Source extract:
[BEGIN]

Yim gets philosophical as we wind back through the decades of Bin 389:

“As wine ages, the tannins soften,” he notes. “It loses a bit of that color as well. I always tell people, just think of a young person and an older person in terms of energy level: it decreases. That’s how wine tends to be as well. But it becomes more elegant and softer, gets wiser, more full of knowledge.”

This wine is full of knowledge.

A vertical tasting at No. 8 China House, Grand Hyatt, BGC, was paired with braised Angus beef with angelica herb, topped with a dark soy sauce, tomato and almonds, and fried noodles with vegetables and oyster sauce.

The Malaysian-born Singaporean, a Certified Sommelier with the Court of Master Sommeliers, spoke about French versus American oak, and why Penfolds’ robust blends tend to thrive in American oak (“French oak tends to be more spice-driven — you have a little vanilla, but cardamom, things like that — while American oak gives more of the pungent, dark chocolate, coconut, vanilla, licorice qualities. You wouldn’t put a Pinot Noir in American oak, for instance.” It requires more delicate coaxing. Just ask Miles from Sideways.)

[END]

Information provided:
[BEGIN]

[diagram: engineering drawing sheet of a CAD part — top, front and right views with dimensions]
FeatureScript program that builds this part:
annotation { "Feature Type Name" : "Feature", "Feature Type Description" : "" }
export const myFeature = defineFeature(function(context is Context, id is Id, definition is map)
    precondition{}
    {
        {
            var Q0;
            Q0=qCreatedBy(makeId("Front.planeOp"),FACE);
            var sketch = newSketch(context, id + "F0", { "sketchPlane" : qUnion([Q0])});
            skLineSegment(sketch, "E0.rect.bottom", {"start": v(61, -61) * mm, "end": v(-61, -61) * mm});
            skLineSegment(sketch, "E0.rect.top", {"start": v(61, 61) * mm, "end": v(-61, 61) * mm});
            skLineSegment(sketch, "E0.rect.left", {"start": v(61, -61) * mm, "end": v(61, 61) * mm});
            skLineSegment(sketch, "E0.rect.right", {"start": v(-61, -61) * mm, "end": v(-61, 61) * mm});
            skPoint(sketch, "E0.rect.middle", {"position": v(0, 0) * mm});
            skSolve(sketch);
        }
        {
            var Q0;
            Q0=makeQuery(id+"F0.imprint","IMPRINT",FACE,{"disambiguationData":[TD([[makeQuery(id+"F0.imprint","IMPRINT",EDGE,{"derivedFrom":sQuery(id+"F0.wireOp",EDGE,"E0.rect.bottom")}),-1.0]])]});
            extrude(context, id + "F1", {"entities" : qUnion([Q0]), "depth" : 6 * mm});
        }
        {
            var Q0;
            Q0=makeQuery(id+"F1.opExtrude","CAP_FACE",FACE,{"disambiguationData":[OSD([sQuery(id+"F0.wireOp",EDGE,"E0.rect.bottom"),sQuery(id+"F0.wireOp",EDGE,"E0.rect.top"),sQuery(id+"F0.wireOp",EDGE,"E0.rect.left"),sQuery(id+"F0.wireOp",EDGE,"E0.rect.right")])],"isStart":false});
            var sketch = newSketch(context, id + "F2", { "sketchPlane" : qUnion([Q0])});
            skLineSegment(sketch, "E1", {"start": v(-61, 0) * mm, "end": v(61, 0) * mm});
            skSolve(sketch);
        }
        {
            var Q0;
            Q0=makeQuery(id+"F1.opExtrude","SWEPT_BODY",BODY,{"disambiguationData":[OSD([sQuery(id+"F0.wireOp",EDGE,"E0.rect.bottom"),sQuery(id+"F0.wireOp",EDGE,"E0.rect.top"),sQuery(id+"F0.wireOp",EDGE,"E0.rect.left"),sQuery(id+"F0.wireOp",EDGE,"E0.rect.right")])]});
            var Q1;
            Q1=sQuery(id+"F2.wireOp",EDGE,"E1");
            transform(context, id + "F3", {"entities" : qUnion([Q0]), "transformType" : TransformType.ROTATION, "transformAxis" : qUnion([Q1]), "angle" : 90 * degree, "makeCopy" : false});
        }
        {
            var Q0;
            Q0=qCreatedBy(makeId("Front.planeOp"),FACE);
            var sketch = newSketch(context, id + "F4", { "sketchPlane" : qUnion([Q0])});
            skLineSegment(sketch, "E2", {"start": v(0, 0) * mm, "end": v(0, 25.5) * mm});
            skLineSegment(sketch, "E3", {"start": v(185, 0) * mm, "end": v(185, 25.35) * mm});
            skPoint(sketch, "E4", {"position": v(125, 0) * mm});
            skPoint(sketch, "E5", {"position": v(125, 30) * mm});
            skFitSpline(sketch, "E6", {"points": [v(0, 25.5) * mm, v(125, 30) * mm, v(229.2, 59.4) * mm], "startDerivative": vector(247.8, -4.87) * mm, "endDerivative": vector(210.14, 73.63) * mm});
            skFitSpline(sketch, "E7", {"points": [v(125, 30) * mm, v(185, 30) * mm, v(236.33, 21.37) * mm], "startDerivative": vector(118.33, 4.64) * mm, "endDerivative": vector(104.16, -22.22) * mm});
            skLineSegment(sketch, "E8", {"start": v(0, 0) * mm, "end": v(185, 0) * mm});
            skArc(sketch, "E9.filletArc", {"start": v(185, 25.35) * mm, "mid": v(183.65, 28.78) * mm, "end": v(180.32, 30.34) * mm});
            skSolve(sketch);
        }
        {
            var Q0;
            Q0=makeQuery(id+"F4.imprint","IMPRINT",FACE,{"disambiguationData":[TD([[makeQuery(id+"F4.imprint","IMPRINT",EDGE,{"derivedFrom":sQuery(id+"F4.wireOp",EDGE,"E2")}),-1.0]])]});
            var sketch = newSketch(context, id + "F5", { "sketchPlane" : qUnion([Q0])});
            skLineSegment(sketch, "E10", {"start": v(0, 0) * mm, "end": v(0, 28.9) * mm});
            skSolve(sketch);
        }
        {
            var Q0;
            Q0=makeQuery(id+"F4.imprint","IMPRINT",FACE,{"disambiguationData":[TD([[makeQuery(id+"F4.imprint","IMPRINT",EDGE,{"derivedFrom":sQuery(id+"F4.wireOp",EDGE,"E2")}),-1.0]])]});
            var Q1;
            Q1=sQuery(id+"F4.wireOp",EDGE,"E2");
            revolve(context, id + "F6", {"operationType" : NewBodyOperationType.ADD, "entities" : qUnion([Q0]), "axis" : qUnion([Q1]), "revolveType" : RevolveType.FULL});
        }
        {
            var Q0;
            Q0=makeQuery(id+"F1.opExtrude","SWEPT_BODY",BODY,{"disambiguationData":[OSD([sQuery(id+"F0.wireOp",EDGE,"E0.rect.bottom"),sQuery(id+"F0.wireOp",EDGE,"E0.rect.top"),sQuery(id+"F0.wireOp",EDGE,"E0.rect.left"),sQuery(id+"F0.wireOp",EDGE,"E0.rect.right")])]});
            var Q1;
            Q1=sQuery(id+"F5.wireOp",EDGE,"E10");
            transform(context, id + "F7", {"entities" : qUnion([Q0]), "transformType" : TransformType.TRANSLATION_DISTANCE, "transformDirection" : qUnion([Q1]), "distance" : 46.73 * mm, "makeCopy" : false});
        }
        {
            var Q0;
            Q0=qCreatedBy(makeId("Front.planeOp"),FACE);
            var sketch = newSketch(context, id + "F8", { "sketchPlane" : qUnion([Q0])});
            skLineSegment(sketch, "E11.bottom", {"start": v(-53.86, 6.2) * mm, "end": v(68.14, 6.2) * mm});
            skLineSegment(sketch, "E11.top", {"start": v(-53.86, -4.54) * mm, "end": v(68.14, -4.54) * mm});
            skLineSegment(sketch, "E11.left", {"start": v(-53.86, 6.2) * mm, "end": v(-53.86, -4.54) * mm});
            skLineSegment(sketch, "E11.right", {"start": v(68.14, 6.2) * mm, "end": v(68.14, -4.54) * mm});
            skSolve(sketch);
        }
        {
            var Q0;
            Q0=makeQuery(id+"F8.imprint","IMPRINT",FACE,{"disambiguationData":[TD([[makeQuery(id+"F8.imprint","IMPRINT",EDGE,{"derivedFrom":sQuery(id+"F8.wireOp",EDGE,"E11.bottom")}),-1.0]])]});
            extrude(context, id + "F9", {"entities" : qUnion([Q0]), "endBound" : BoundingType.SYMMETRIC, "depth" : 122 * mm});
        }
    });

[END]

Tasks and exercises:
**A.** Answer each question from the Bin 389 excerpt:
(i) What does Yim say happens to the tannins as wine ages?
(ii) At which venue was the vertical tasting held?
(iii) Which type of oak is described as more spice-driven?
**B.** Return the span of the Bin 389 excerpt from "This wine is" to "Miles from Sideways.)", copied verbatim.
The items are not required for any of this work.

Solved problems:
**A.**
(i) They soften.
(ii) No. 8 China House, Grand Hyatt, BGC.
(iii) French oak.

**B.**
This wine is full of knowledge.

A vertical tasting at No. 8 China House, Grand Hyatt, BGC, was paired with braised Angus beef with angelica herb, topped with a dark soy sauce, tomato and almonds, and fried noodles with vegetables and oyster sauce.

The Malaysian-born Singaporean, a Certified Sommelier with the Court of Master Sommeliers, spoke about French versus American oak, and why Penfolds’ robust blends tend to thrive in American oak (“French oak tends to be more spice-driven — you have a little vanilla, but cardamom, things like that — while American oak gives more of the pungent, dark chocolate, coconut, vanilla, licorice qualities. You wouldn’t put a Pinot Noir in American oak, for instance.” It requires more delicate coaxing. Just ask Miles from Sideways.)